## Your objective
Give back the full listing exactly as it appears below.
● ● ● ● ●
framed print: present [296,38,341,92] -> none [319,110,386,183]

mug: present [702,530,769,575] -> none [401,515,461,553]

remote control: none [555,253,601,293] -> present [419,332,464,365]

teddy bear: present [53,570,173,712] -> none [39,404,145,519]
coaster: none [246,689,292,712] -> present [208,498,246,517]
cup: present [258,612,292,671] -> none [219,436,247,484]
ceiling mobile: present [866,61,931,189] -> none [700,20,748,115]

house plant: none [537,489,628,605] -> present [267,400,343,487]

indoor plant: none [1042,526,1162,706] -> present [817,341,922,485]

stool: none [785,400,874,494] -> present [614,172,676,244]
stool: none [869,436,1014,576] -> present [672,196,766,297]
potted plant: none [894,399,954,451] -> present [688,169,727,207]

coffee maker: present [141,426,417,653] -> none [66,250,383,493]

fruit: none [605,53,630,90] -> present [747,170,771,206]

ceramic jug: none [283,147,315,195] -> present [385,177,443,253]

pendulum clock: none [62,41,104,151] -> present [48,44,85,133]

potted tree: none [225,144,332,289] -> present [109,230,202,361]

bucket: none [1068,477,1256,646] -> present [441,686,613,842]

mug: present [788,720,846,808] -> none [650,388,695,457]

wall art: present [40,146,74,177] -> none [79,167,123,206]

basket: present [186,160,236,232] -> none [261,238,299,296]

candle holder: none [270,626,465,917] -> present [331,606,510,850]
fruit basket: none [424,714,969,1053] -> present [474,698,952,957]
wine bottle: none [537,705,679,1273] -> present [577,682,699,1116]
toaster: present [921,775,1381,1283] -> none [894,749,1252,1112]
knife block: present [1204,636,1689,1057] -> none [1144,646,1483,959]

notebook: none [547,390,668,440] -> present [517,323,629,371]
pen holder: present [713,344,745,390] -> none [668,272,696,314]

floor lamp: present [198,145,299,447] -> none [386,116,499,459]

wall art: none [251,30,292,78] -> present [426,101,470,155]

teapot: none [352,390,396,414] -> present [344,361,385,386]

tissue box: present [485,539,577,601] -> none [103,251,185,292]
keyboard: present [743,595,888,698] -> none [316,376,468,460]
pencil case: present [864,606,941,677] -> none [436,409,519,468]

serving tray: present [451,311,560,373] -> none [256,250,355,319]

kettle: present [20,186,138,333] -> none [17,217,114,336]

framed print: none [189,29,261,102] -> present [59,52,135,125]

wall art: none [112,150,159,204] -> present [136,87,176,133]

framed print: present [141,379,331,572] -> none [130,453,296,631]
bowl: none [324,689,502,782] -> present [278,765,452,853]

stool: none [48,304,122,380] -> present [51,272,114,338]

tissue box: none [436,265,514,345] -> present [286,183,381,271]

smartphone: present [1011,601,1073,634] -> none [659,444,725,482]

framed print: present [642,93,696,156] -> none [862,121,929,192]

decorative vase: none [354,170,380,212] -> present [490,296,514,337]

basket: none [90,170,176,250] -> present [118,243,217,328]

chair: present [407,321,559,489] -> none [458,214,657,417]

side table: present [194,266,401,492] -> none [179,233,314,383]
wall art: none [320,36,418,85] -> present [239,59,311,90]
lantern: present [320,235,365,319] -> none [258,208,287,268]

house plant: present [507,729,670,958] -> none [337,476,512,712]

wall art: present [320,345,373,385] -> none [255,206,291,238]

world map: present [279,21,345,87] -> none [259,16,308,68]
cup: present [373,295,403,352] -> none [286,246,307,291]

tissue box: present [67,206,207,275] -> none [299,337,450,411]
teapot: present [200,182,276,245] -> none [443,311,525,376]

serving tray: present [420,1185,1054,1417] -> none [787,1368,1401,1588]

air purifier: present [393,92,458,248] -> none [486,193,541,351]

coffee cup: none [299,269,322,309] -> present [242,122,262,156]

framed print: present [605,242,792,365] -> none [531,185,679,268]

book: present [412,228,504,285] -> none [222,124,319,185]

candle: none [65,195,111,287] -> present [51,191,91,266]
● ● ● ● ●
## Response
framed print: present [296,38,341,92] -> none [319,110,386,183]

mug: present [702,530,769,575] -> none [401,515,461,553]

remote control: none [555,253,601,293] -> present [419,332,464,365]

teddy bear: present [53,570,173,712] -> none [39,404,145,519]
coaster: none [246,689,292,712] -> present [208,498,246,517]
cup: present [258,612,292,671] -> none [219,436,247,484]
ceiling mobile: present [866,61,931,189] -> none [700,20,748,115]

house plant: none [537,489,628,605] -> present [267,400,343,487]

indoor plant: none [1042,526,1162,706] -> present [817,341,922,485]

stool: none [785,400,874,494] -> present [614,172,676,244]
stool: none [869,436,1014,576] -> present [672,196,766,297]
potted plant: none [894,399,954,451] -> present [688,169,727,207]

coffee maker: present [141,426,417,653] -> none [66,250,383,493]

fruit: none [605,53,630,90] -> present [747,170,771,206]

ceramic jug: none [283,147,315,195] -> present [385,177,443,253]

pendulum clock: none [62,41,104,151] -> present [48,44,85,133]

potted tree: none [225,144,332,289] -> present [109,230,202,361]

bucket: none [1068,477,1256,646] -> present [441,686,613,842]

mug: present [788,720,846,808] -> none [650,388,695,457]

wall art: present [40,146,74,177] -> none [79,167,123,206]

basket: present [186,160,236,232] -> none [261,238,299,296]

candle holder: none [270,626,465,917] -> present [331,606,510,850]
fruit basket: none [424,714,969,1053] -> present [474,698,952,957]
wine bottle: none [537,705,679,1273] -> present [577,682,699,1116]
toaster: present [921,775,1381,1283] -> none [894,749,1252,1112]
knife block: present [1204,636,1689,1057] -> none [1144,646,1483,959]

notebook: none [547,390,668,440] -> present [517,323,629,371]
pen holder: present [713,344,745,390] -> none [668,272,696,314]

floor lamp: present [198,145,299,447] -> none [386,116,499,459]

wall art: none [251,30,292,78] -> present [426,101,470,155]

teapot: none [352,390,396,414] -> present [344,361,385,386]

tissue box: present [485,539,577,601] -> none [103,251,185,292]
keyboard: present [743,595,888,698] -> none [316,376,468,460]
pencil case: present [864,606,941,677] -> none [436,409,519,468]

serving tray: present [451,311,560,373] -> none [256,250,355,319]

kettle: present [20,186,138,333] -> none [17,217,114,336]

framed print: none [189,29,261,102] -> present [59,52,135,125]

wall art: none [112,150,159,204] -> present [136,87,176,133]

framed print: present [141,379,331,572] -> none [130,453,296,631]
bowl: none [324,689,502,782] -> present [278,765,452,853]

stool: none [48,304,122,380] -> present [51,272,114,338]

tissue box: none [436,265,514,345] -> present [286,183,381,271]

smartphone: present [1011,601,1073,634] -> none [659,444,725,482]

framed print: present [642,93,696,156] -> none [862,121,929,192]

decorative vase: none [354,170,380,212] -> present [490,296,514,337]

basket: none [90,170,176,250] -> present [118,243,217,328]

chair: present [407,321,559,489] -> none [458,214,657,417]

side table: present [194,266,401,492] -> none [179,233,314,383]
wall art: none [320,36,418,85] -> present [239,59,311,90]
lantern: present [320,235,365,319] -> none [258,208,287,268]

house plant: present [507,729,670,958] -> none [337,476,512,712]

wall art: present [320,345,373,385] -> none [255,206,291,238]

world map: present [279,21,345,87] -> none [259,16,308,68]
cup: present [373,295,403,352] -> none [286,246,307,291]

tissue box: present [67,206,207,275] -> none [299,337,450,411]
teapot: present [200,182,276,245] -> none [443,311,525,376]

serving tray: present [420,1185,1054,1417] -> none [787,1368,1401,1588]

air purifier: present [393,92,458,248] -> none [486,193,541,351]

coffee cup: none [299,269,322,309] -> present [242,122,262,156]

framed print: present [605,242,792,365] -> none [531,185,679,268]

book: present [412,228,504,285] -> none [222,124,319,185]

candle: none [65,195,111,287] -> present [51,191,91,266]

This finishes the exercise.